Biology, images, analysis, design...
Use/Abuse Principles How To Related
"It has long been an axiom of mine that the little things are infinitely the most important" (Sherlock Holmes)




Cluster sampling

and goodness of fit tests

Categorical data are often obtained using some form of cluster sampling, rather than random sampling. In health surveys, the cluster may be city blocks or schools. In ecological research, clusters may be a location, a plot or a tree. In each case a number of sampling units will be taken from each cluster. Units within a cluster are often more similar to each other than units sampled at random. If so there will be a positive intra cluster correlation. One result of this is that the variation among clusters with m units in each cluster will be larger than the variance among groups of m randomly selected units.

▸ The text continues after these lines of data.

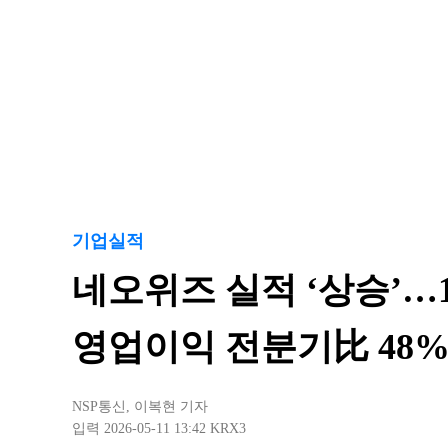
기업실적
네오위즈 실적 ‘상승’…1
영업이익 전분기比 48%
NSP통신
,
이복현 기자
입력 2026-05-11 13:42
KRX3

In tests for goodness of fit and for independence, both Pearson's X2 and G are seriously inflated by such cluster effects. There are a number of different techniques to deal with this problem. One of the simplest is due to Rao & Scott (1981), (1992). The data are transformed by dividing by the variance inflation due to clustering, also known as the design effect (D). If certain assumptions are made, one can instead just divide the chi square (or G) statistic by D.

The design effect can be defined in terms of the intracluster correlation coefficient (a measure of the similarity among members of a group relative to the differences found among groups) ( rI) and the number in a cluster (m).

Hence D = 1 + (m − 1) rI.

The larger the intracluster correlation and the larger the cluster size, the bigger is the design effect.